Para o líder do CDS-PP, “a restauração é um dos setores particularmente fustigado pela situação que atravessamos, registando perdas muito acentuadas nos últimos meses, que se debate com sérias dificuldades em manter os seus estabelecimentos de portas abertas e salvar empregos dos seus trabalhadores”.

“O CDS propõe uma estratégia, para a retoma da economia, assente na recapitalização das empresas e num quadro de baixos impostos, para que se possa captar investimento, promover atividade económica e gerar emprego”, afirma Francisco Rodrigues dos Santos.

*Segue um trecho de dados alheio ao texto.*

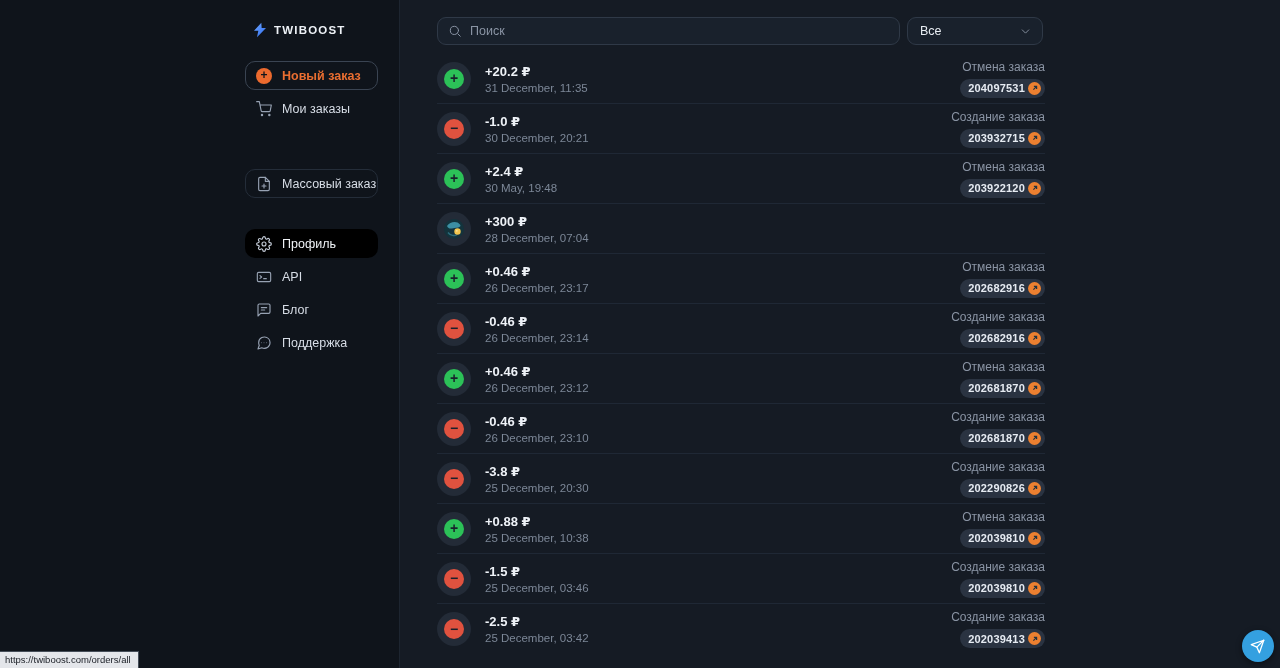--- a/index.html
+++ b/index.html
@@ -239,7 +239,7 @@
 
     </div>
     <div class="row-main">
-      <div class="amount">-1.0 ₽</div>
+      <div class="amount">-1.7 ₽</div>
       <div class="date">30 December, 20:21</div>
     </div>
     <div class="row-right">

“Entendemos que o caminho que o Governo tem seguido, de mais endividamento para as empresas com recurso a crédito e assente numa lógica de adiamento de obrigações fiscais, não pode ser mantido para futuro, por isso, propomos medidas como o alargamento do lay-off simplificado até ao final do ano, uma vez que o Governo previa que se gastasse por mês mil milhões de euros e, até agora, registam-se a peso uma execução de trezentos milhões. Estender esta medida até ao final de 2020, seria muito útil para que os empresários pudessem resistir esta crise e pagar ordenados aos seus funcionários”, declara.

Francisco Rodrigues dos Santos defende “a eliminação dos pagamentos por conta, uma vez que esses são baseados em cálculos de faturação que não têm qualquer tipo de paralelismo com os do ano 2020, onde se está a notar um arrefecimento uma paralisação muito grande da atividade económica. A duplicação do valor das linhas de crédito às empresas, sendo que uma percentagem delas deve estar consignada a fundo perdido, porque as empresas que compõem a maior parte do nosso tecido empresarial estão alavancadas em dívida e não podem contrair mais sob pena de se endividarem ao ponto de não conseguirem honrar seus compromissos, portanto é necessário que o Estado injete liquidez na economia, uma percentagem garantida por si, que seja garantida por si, que seja fundo perdido e que não agrava a situação de Tesouraria das empresas”.

“Defendemos ainda, um mecanismo de acerto de contas entre o Estado e os contribuintes, que permita a uma empresa ou um particular a quem o Estado deve dinheiro poder descontar o valor dessa dívida em impostos ou contribuições pagas ao Estado e, por último, a renovação do adiamento das obrigações fiscais até ao final do ano”, reitera o líder do CDS.

Por fim, “estas são medidas que na opinião do CDS ajudariam a revitalizar a atividade económica, aquilo que chamamos de uma vitamina CDS para salvar empregos e reativar a economia do país”.